Polycystic ovary syndrome (PCOS) is growing to be an increasingly common disorder in women affecting their fertility adversely. It is, in fact, the most common cause of infertility. This makes it essential for every woman to know about it for a timely diagnosis and treatment.
What is PCOS?
It is a disorder of the female reproductive system caused due to hormonal imbalances. The functioning of the female reproductive anatomy is strictly regulated by hormones. The level and type of hormones secreted dictate the regularity and effectiveness of the menstrual cycle. This involves the governance of processes like ovulation, fertilization, implantation, etc. The hormones that coordinate for the regulatory steps also include androgens that are often misbelieved to solely be male hormones. Androgens play a key role in the hormonal cascade that leads to hair growth in public regions and underarms when puberty hits in both, males, and females.
Females with PCOS produce a higher-than-normal level of these and the release of eggs from the ovary is thus prevented. The kind of fertility so caused is, hence, also referred to as anovulatory infertility. Because there is no ovulation, the many ovarian follicles continue to mature and are accumulated over the time, leading to the formation of multiple ovarian cysts (fluid-filled follicular sacs).
If left unchecked, PCOS may progress to cause insulin resistance, diabetes, high cholesterol and cardiac diseases.
What are its symptoms?
- The direct effect of a high level of majorly-male hormones in the body is an increased growth of facial hair, a condition medically referred to as hirsutism.
- The disorder is also characterized by issues of the menses. Most women observe irregular periods (oligomenorrhea) or no periods at all (amenorrhea).
- PCOS may cause blood sugar disorders like the type 2 diabetes
- The first sign in most individuals with PCOS is usually obesity
The clinical manifestations observed partly depend on the predisposing factors. Genetic factors, the health of the uterus, early sexual maturity, all of these can vary your risk for the disorder and also the symptoms that are witnessed. The lifestyle-caused changes like obesity may exacerbate the underlying genetic predispositions and worsen the condition.
How is it diagnosed?
Despite being a disorder that prevails right from adolescence, what challenges the early diagnosis of PCOS is that most girls after their menarche experience anovulation. This makes the observation of multiple follicles in imaging techniques fairly common. The physiological features of puberty also overlap with the general symptoms of PCOS that has no characteristic ones.

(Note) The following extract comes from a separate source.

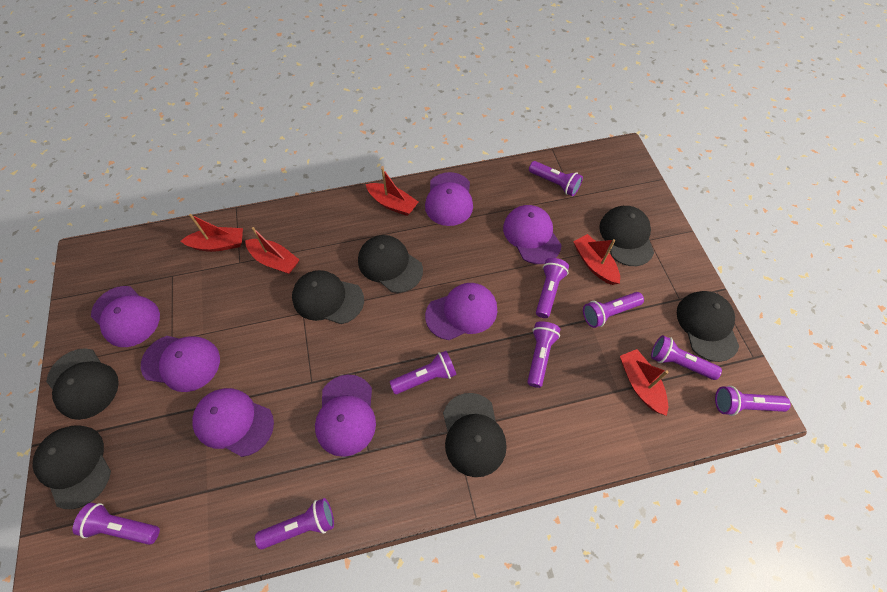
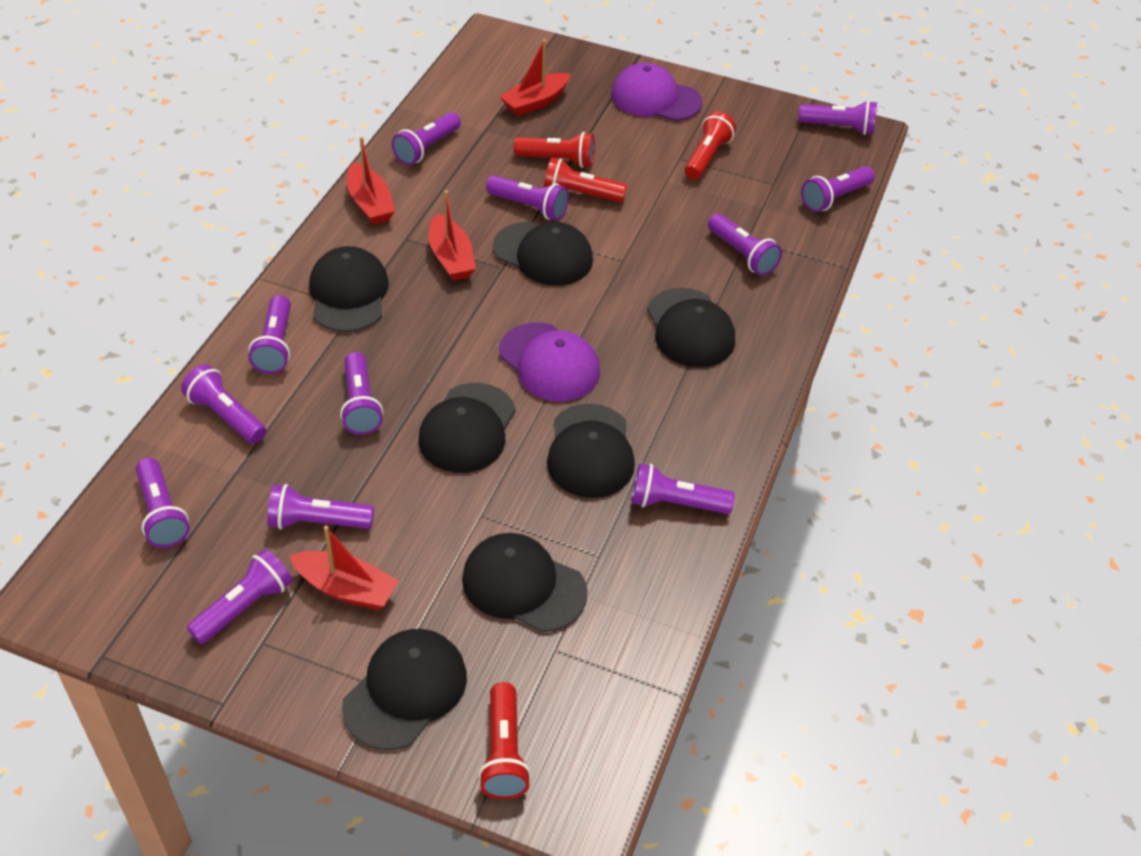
purple cap: 7 -> 2
purple flashlight: 9 -> 12
red boat: 5 -> 4
red flashlight: 0 -> 4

Efficient diagnosis is, thus, through biochemical testing for abnormally excess levels of androgens in the female body (hyperandrogenism). It is, however, observed that applying adult criteria for the diagnosis of adolescents may cause psychological distress. Thus, the number of anovulatory cycles can be observed and correlated with clinical symptoms of increased androgen levels like acne and excessive pubic hair growth. Imaging techniques like an ultrasound can then be employed. This is essential to eliminate the possibility of other diseases caused due to the imbalances of the same hormones.
What are the treatment options for it?
There is no established cure for the PCO syndrome. The treatment options of the current day only aim at relieving the symptoms. Problems like acne or weight gains can be modified through lifestyle changes. Hormonal imbalances are usually treated by a combination birth control pill that artificially stabilizes the hormone levels. Other specific hormone-based drugs may be prescribed depending on your case.